EA.hy926 and HUVEC cell lines respond differently to the senolytic drug ABT-263. Both EA.hy926 cells and HUVECs were treated with DOX (0.5 µM) for 24 h or left untreated (control cells). Three days post DOX exposure, DOX-treated and control cells were treated with ABT-263 (0.1 µM) for 6 h. Thereafter, expression levels of the apoptotic markers cleaved caspase-3 and cleaved PARP in EA.hy926 cells (A,B, respectively) and HUVECs (C,D, respectively) were measured via Western blotting (n = 4–6). Values are presented as means ± SEM. Data were analyzed by one-way ANOVA followed by Dunnet’s multiple comparisons test. Note: * p < 0.05, ** p < 0.01, *** p < 0.001, **** p < 0.0001.

Figure 7

EA.hy926 and HUVECs demonstrate differential protein expression of the BCL-2 family following DOX treatment.

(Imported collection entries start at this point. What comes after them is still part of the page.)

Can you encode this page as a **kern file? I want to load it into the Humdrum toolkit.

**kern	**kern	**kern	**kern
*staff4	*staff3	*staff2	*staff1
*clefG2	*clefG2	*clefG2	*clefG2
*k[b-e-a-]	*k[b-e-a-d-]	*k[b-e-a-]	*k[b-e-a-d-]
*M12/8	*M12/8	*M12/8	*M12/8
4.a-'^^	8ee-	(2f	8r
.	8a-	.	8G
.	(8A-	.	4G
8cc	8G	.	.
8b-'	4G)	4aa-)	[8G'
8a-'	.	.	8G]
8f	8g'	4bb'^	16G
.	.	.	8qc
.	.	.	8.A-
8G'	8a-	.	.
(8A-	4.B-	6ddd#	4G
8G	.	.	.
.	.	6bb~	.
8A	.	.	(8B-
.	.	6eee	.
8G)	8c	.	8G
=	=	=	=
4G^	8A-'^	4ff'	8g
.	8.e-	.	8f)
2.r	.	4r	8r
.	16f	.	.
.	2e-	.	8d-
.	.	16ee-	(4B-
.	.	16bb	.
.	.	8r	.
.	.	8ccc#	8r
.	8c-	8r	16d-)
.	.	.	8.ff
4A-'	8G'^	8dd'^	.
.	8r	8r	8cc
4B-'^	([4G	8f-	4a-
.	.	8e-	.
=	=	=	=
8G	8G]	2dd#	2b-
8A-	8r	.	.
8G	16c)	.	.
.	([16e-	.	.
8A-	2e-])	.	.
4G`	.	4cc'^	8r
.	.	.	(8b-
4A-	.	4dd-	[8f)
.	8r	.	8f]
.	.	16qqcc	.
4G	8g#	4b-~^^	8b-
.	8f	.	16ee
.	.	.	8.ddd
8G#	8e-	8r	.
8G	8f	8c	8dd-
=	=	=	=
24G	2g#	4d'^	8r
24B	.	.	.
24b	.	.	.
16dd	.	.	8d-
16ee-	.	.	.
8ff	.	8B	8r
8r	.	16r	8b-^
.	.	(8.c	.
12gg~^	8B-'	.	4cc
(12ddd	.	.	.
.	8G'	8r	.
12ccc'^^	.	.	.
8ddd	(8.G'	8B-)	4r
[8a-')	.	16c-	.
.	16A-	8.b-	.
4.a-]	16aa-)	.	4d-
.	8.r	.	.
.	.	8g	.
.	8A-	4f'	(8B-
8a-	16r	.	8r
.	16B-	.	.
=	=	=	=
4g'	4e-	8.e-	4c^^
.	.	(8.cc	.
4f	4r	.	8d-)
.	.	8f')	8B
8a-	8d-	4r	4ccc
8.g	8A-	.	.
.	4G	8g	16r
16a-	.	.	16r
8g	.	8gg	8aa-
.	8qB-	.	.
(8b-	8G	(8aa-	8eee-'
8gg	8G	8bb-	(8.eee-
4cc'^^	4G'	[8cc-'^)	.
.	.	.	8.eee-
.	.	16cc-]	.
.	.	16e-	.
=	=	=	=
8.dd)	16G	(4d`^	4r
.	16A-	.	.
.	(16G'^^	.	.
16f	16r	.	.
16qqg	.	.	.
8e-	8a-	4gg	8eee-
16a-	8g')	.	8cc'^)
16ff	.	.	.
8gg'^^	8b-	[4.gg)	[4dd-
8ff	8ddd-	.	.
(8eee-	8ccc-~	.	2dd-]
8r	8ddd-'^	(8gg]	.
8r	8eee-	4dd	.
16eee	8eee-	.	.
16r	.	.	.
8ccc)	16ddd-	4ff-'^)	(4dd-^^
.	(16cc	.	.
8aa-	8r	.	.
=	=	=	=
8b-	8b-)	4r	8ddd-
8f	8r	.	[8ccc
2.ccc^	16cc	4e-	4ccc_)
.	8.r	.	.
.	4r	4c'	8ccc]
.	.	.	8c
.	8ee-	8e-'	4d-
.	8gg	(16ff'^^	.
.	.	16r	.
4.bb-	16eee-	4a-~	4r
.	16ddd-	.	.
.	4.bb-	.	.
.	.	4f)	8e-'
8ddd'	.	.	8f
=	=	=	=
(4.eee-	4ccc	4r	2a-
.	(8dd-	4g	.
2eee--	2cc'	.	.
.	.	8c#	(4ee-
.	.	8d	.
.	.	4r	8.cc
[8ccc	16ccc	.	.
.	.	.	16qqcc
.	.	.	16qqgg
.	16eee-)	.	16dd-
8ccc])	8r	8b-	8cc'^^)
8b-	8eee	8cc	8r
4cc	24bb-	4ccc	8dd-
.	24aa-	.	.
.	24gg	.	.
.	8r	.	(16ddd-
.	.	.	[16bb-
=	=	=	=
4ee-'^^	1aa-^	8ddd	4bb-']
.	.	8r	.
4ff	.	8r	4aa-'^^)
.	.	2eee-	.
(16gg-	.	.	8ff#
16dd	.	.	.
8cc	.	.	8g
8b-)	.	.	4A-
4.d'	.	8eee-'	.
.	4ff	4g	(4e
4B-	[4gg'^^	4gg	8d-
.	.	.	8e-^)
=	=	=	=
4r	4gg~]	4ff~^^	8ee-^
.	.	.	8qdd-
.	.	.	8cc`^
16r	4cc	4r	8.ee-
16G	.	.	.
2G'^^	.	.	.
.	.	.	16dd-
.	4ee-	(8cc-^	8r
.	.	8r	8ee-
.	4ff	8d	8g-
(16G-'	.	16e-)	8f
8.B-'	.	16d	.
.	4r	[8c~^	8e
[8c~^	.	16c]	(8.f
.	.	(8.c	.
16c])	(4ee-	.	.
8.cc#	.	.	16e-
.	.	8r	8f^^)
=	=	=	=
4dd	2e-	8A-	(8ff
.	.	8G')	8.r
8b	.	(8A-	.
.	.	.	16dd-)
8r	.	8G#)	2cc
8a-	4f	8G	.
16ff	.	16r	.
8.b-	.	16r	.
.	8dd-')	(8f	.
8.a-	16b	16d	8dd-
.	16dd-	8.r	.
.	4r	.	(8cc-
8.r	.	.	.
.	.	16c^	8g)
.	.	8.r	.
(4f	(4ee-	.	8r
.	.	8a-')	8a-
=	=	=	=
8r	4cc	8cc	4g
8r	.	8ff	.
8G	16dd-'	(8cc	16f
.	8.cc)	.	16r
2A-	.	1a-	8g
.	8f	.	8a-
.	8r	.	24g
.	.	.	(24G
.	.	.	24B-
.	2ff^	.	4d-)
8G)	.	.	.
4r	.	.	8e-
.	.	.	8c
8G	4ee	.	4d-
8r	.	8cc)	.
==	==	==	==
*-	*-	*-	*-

Both EA.hy926 cells and HUVECs were treated with 0.5 µM DOX for 24 h. Three days post DOX exposure, cells were harvested and total protein was extracted. Thereafter, protein expression levels of the BCL-2 family including anti-apoptotic members (BCL-2, BCL-xL, and BCL-W) and pro-apoptotic members (BAK and BAX) in (A) EA.hy926 cells and (B) HUVECs were measured via Western blotting (n = 4–6). Representative images of Western blots are shown. Values were normalized to α-tubulin and expressed relative to control cells. Values are presented as means ± SEM. Data were analyzed by unpaired two-tailed t-test. Note: * p < 0.05, ** p < 0.01, *** p < 0.001, **** p < 0.0001.

Figure 8

EA.hy926 cells and HUVECs respond differently to the BCL-2-selective inhibitor venetoclax. Both EA.hy926 cells and HUVECs were treated with DOX (0.5 µM) for 24 h to establish the senescence phenotype or left untreated. Three days post DOX exposure, DOX-treated and untreated cells were incubated with 10 µM venetoclax for 24 h. Thereafter, the cell viability was measured using MTT assays in both cell lines. The cell viability was calculated relative to control wells and expressed as a percentage. Note: * p < 0.05, compared to untreated treatment of the same cell line; # p < 0.05, compared to EA.hy926 cells of same treatment by two-way ANOVA with Tukey’s post hoc analysis. Values are presented as means ± SEM.